Of course, what Republicans really want is a world in which women—wives, moms, childless cat ladies, even menopausal grandmas—have no public voice at all. They know that women register to vote and cast ballots at higher rates than men, and that Black women show up at the polls and support voter mobilization efforts in even greater numbers.
Just this week, Republicans in the House and the Senate resurrected the notorious Safeguard American Voter Eligibility (SAVE) Act which passed the House in 2025 but stalled in the Senate. Among its provisions, it would make it harder for anyone who changed her name, including many married women, to register to vote. Think that is an oversight? Ask Secretary of Defense Pete Hegseth, who reposted a video of pastors calling for repeal of the 19th Amendment and patriarchal household-style voting.
Moms’ public outrage has every reason to scare Republicans. Empirically, women’s role in protest is a direct avenue to more robust democracy. Harvard Kennedy School Professor Erica Chenoweth wrote a two-part series for Foreign Affairs and Ms. magazine, “The Patriarchs’ War on Women,” making the case that 20th-century mass movements demanding independence and democracy “were more successful at achieving their aims when women participated in larger numbers at the front lines. From the Philippines to Brazil, from Tunisia to Argentina, from Chile to Sudan, ‘people power’ movements were more likely to usher in sustained democratization when at least 25 percent of their participants were women.”
The fate of women’s rights is inextricably tied to the future of democracy. As it turns out, when moms—and all women—mobilize, we are best-suited to help achieve both.

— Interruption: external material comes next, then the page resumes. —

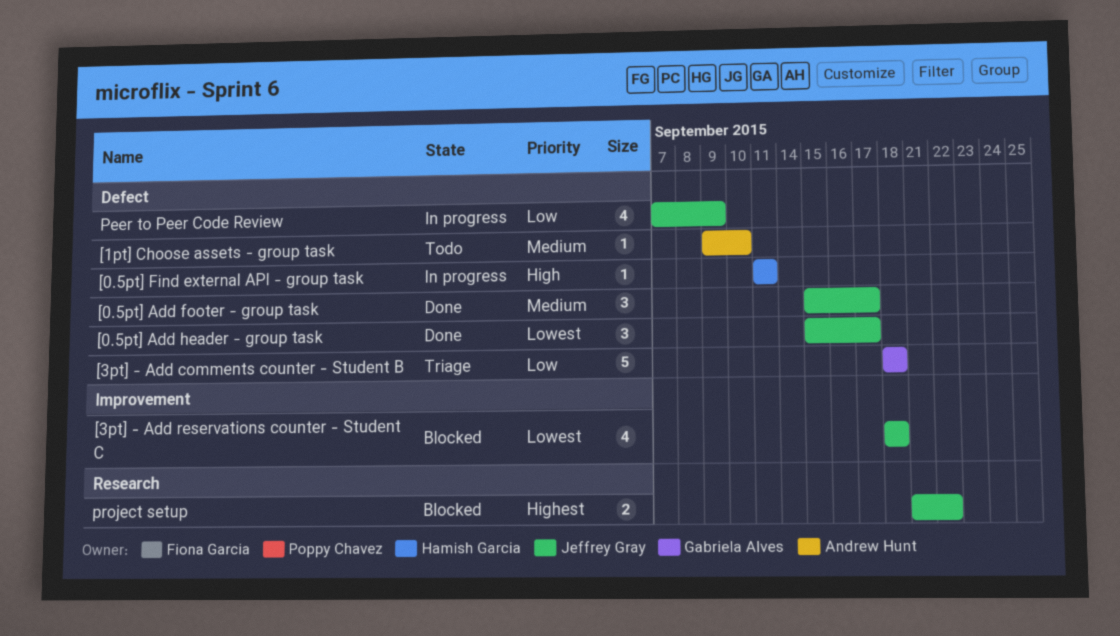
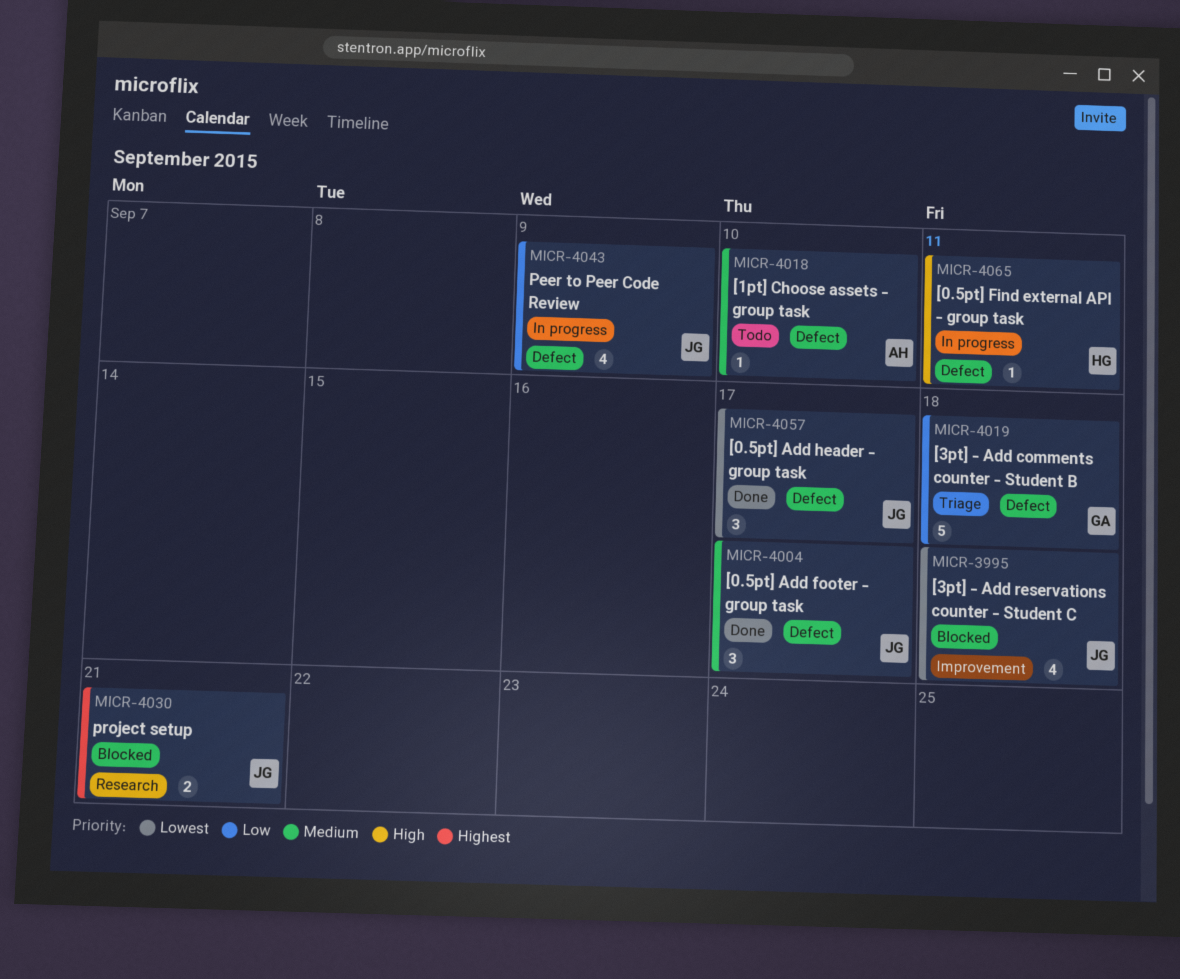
project setup, due: Sep 22 -> Sep 21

In her recent viral New York Times column, “The Right Is Furious with Liberal White Women,” Michelle Goldberg wrote, “I have more ICE whistles in my house than I can count, because my neighbors are constantly handing them out, most recently at my daughter’s dance recital. Similar bourgeois mobilizations are happening all over the country.”

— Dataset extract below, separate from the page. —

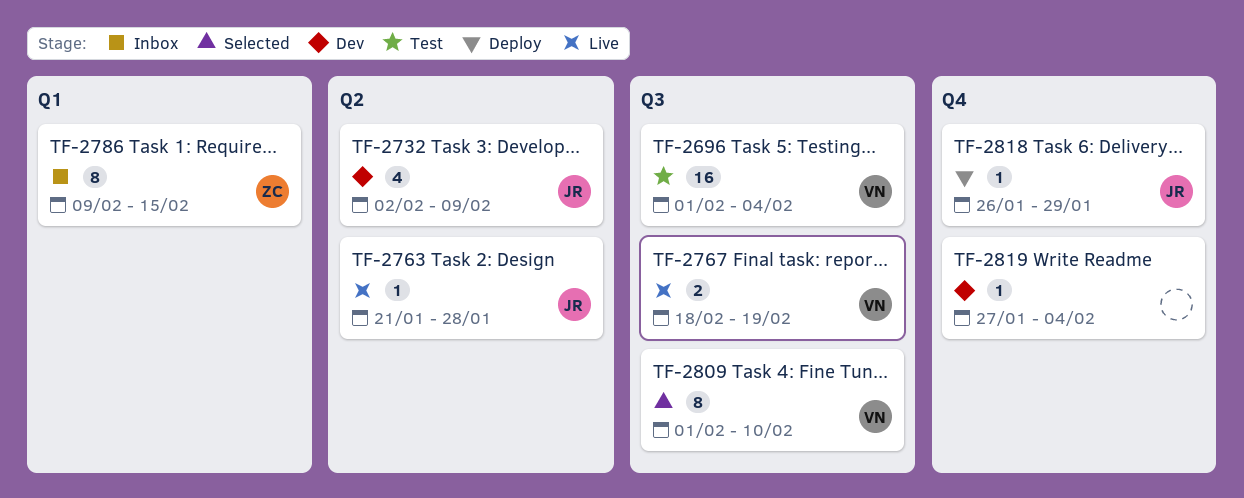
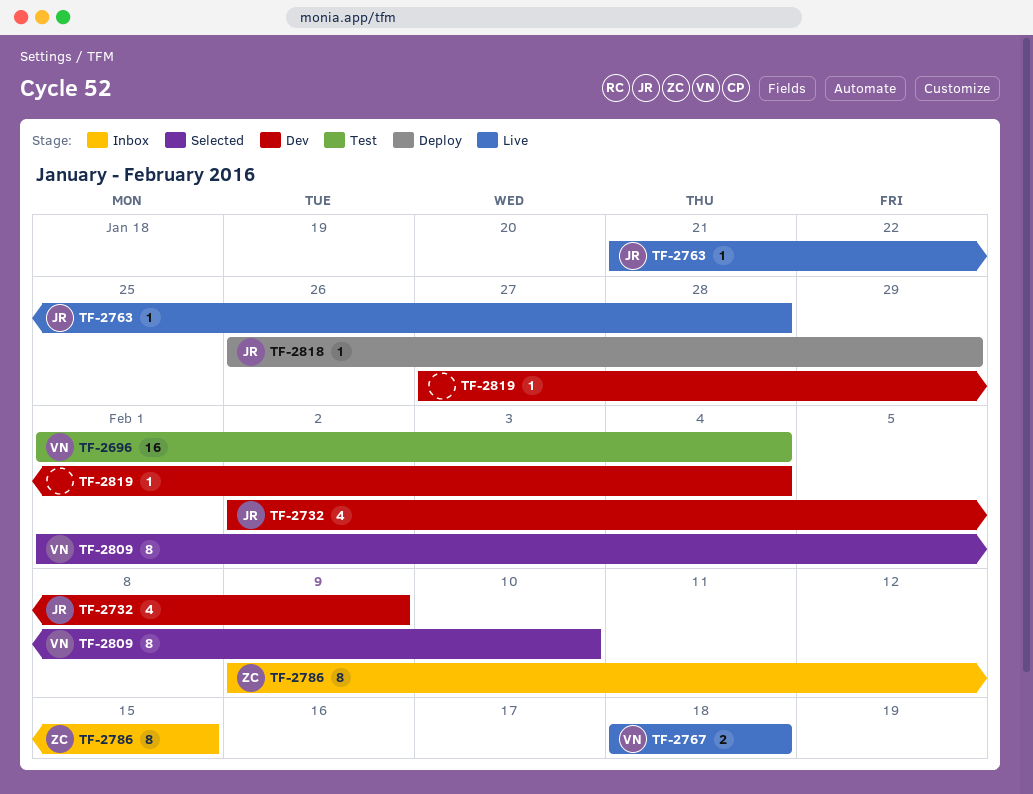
TF-2767, due: Feb 19 -> Feb 18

But what is happening right now appears to be far more palpable.
Rather, I think this Minneapolis mom better nails it:
“Women have always been told the same thing, especially moms. ‘Stay home, be polite, don’t get involved, don’t ask questions, be pretty and don’t pay attention.’… Here’s the problem with that. Mothers do notice. We notice when our neighbors are afraid to leave their homes. We notice when our schools and daycares are asking for ICE protocols. And boy do we notice when real families are being impacted while the rest of the world looks past it.”

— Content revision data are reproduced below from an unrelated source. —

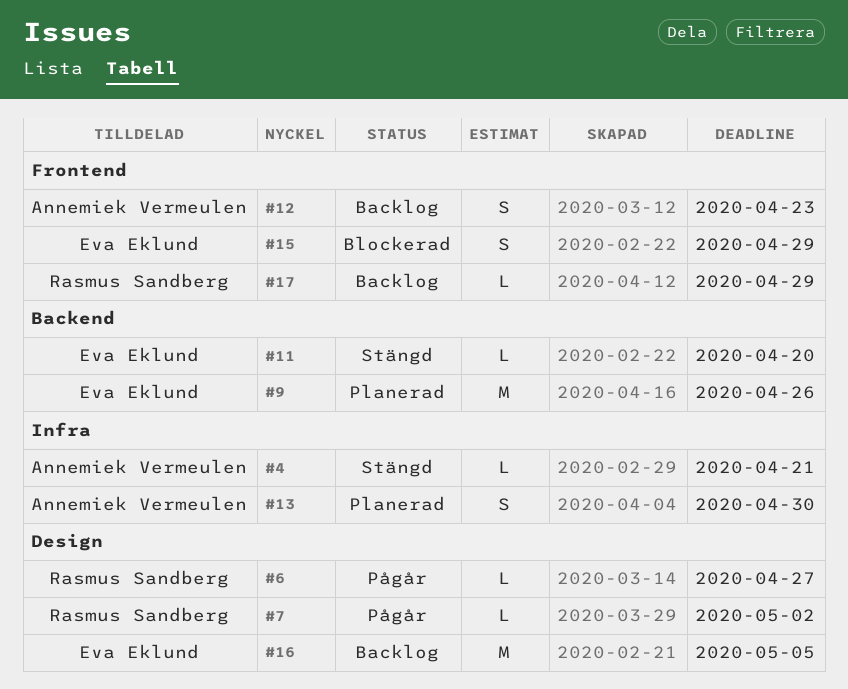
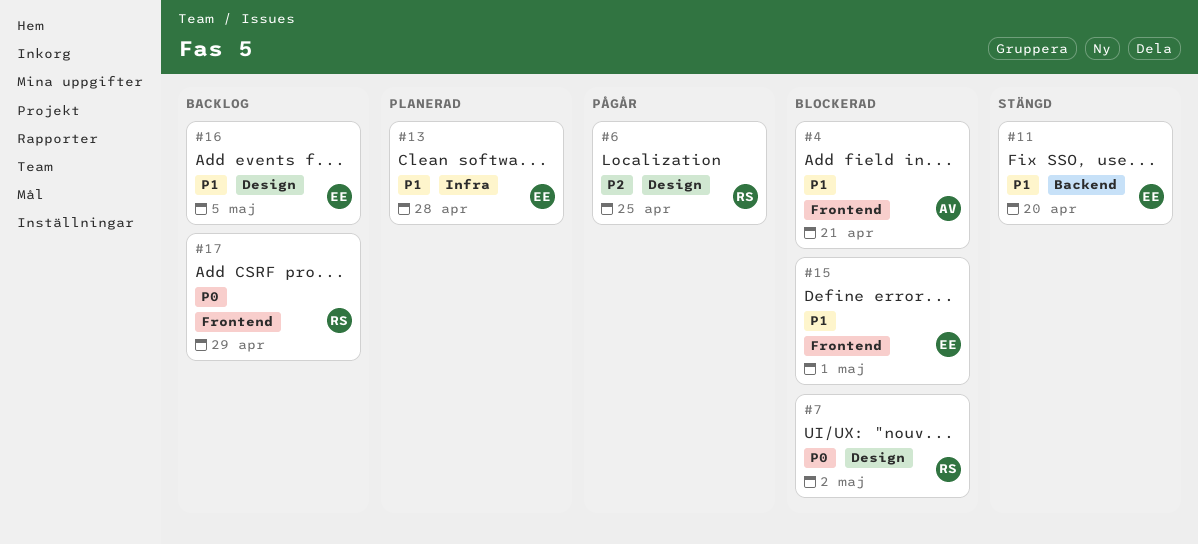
#4, status: Stängd -> Blockerad
#4, label: Infra -> Frontend
#6, due: Apr 27 -> Apr 25
#7, status: Pågår -> Blockerad
#9: present -> none
#12: present -> none
#13, owner: Annemiek Vermeulen -> Eva Eklund
#13, due: Apr 30 -> Apr 28
#15, due: Apr 29 -> May 1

Which brings us back to Claudette Colvin. Before her death, she told reporters that her activism and her ability to claim her seat on the bus felt like “Harriet Tubman’s hands pushing me down on one shoulder and Sojourner Truth’s hands pushing me down on the other shoulder—saying, ‘Sit down, girl!’”
Let us all now stand up in her image and honor. Brave women, bold mothers, wine and all, are truly our nation’s institutional spine and moral backbone. We drink at dusk and ride at dawn!